> **Exercise description**
Search term "Iran": copy each line of the data containing it.
(Records to process begins)
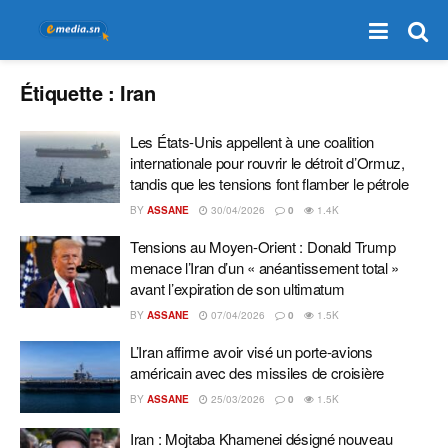
Étiquette :
Iran
Les États-Unis appellent à une coalition
internationale pour rouvrir le détroit d’Ormuz,
tandis que les tensions font flamber le pétrole
BY
ASSANE
30/04/2026
0
1.4K
Tensions au Moyen-Orient : Donald Trump
menace l’Iran d’un « anéantissement total »
avant l’expiration de son ultimatum
BY
ASSANE
07/04/2026
0
1.5K
L’Iran affirme avoir visé un porte-avions
américain avec des missiles de croisière
BY
ASSANE
25/03/2026
0
1.5K
Iran : Mojtaba Khamenei désigné nouveau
(Records to process ends)
> **Result**
Iran
menace l’Iran d’un « anéantissement total »
L’Iran affirme avoir visé un porte-avions
Iran : Mojtaba Khamenei désigné nouveau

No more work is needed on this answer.